Il trattamento con telitacicept è risultato sicuro ed efficace nel trattamento di pazienti con artrite reumatoide (AR) di grado moderato-severo
Il trattamento con telitacicept è risultato sicuro ed efficace nel trattamento di pazienti con artrite reumatoide (AR) di grado moderato-severo con risposta non soddisfacente a MTX. Queste le conclusioni di un trial di fase 3 presentato nel corso del congresso dell’American College of Rheumatology.

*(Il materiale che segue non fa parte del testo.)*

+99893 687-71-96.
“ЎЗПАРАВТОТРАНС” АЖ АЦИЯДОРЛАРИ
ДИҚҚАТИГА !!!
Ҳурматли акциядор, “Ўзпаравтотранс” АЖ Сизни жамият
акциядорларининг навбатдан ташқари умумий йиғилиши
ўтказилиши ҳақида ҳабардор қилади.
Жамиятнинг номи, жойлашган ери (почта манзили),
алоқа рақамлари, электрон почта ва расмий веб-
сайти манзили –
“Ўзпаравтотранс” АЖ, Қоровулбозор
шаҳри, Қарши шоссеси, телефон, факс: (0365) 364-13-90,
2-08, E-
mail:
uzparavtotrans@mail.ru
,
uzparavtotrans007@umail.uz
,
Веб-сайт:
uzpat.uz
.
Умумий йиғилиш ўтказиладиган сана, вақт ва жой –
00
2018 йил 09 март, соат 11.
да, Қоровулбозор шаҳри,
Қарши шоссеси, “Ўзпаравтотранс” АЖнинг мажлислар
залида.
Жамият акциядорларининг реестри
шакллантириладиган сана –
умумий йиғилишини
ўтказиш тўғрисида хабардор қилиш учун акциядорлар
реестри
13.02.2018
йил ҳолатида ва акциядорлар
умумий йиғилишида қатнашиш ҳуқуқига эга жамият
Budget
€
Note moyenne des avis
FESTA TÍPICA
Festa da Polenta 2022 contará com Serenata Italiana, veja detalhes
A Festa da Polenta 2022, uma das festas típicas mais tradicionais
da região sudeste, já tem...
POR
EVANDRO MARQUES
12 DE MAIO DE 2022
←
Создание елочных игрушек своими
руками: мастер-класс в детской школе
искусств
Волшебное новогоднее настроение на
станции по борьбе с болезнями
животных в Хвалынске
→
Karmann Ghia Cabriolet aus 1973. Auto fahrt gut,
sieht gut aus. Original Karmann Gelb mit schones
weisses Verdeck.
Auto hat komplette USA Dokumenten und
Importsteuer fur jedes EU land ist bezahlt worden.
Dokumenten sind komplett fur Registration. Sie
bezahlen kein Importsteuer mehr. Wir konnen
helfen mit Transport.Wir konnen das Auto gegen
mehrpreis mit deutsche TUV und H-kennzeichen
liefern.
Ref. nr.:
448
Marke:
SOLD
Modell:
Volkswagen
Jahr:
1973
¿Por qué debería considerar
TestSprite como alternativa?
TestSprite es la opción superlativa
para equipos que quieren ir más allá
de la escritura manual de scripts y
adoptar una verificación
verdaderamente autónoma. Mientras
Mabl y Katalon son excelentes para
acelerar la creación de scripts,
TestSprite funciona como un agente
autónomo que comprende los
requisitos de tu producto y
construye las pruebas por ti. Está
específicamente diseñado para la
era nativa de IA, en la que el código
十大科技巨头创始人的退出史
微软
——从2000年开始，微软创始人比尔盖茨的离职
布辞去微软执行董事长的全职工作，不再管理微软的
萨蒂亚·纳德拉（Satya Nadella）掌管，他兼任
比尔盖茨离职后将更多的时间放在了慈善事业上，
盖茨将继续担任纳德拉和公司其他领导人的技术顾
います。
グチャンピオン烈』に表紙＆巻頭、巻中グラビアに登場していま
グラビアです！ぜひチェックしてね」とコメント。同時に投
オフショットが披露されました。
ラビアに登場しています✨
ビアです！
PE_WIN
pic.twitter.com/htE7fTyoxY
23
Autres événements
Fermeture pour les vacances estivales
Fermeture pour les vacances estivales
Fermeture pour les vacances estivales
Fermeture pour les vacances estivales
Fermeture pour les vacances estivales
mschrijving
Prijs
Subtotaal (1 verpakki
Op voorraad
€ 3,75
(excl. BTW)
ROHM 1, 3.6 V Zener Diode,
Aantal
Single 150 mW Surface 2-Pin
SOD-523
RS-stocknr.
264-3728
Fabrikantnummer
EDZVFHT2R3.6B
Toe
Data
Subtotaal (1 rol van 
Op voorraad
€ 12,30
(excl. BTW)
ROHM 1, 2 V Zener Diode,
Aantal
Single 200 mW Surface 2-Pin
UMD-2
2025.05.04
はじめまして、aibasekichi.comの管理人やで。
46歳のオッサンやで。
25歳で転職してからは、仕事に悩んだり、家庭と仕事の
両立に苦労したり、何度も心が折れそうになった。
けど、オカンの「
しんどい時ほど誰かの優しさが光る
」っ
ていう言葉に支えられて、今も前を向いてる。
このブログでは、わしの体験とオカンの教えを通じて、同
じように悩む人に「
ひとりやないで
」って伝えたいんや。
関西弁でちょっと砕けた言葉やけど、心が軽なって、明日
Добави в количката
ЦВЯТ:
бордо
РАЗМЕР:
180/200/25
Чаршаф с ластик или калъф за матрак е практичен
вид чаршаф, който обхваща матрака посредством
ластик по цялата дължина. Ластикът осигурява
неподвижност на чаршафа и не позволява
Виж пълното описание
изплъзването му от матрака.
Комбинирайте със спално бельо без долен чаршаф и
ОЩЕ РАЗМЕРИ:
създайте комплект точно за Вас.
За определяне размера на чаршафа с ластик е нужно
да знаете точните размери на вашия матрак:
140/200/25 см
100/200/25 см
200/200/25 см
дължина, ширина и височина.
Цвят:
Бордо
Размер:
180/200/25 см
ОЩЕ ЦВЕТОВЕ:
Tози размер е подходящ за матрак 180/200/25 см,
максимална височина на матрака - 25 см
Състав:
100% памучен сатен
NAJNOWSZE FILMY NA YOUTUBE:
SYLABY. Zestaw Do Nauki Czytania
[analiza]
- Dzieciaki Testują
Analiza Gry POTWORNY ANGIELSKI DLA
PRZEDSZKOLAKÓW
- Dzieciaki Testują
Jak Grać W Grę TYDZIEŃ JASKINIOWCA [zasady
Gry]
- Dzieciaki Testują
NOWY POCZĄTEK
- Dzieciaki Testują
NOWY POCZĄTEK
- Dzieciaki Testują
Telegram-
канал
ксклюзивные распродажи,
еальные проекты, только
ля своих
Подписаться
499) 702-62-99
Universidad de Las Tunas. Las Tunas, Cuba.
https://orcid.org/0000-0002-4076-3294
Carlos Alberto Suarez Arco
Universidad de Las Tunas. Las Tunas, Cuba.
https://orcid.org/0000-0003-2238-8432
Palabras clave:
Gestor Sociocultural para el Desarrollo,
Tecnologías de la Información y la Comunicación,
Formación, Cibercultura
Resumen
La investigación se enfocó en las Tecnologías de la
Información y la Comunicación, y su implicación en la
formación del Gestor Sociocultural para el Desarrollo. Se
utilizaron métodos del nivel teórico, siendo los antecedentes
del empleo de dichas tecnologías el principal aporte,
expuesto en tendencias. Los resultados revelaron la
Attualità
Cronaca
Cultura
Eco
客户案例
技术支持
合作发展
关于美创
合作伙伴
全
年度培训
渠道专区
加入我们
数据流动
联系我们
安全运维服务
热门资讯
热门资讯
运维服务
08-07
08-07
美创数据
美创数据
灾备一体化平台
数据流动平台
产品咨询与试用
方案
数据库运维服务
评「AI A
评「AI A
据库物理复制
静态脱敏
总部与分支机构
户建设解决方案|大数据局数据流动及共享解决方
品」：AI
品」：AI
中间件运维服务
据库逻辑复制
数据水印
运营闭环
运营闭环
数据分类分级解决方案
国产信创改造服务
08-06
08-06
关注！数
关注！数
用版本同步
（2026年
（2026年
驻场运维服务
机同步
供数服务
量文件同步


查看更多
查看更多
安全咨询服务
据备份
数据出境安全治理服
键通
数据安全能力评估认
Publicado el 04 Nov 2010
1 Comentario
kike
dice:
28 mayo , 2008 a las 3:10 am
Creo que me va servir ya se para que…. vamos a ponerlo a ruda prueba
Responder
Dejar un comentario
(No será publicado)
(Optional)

Informazioni su telitacicept
Telitacicept è una nuova proteina ricombinante di fusione TACI-Fc (attivatore transmembrana e modulatore del calcio e elemento di interazione ciclofillina ligando), in grado di inibire lo sviluppo e la sopravvivenza delle plasmacellule e delle cellule B mature, prevenendo la formazione di autoanticorpi. Agisce legandosi alla molecola di traduzione di segnali cellulari BlyS (stimolatore dei linfociti B) e APRIL (un ligando di induzione della proliferazione).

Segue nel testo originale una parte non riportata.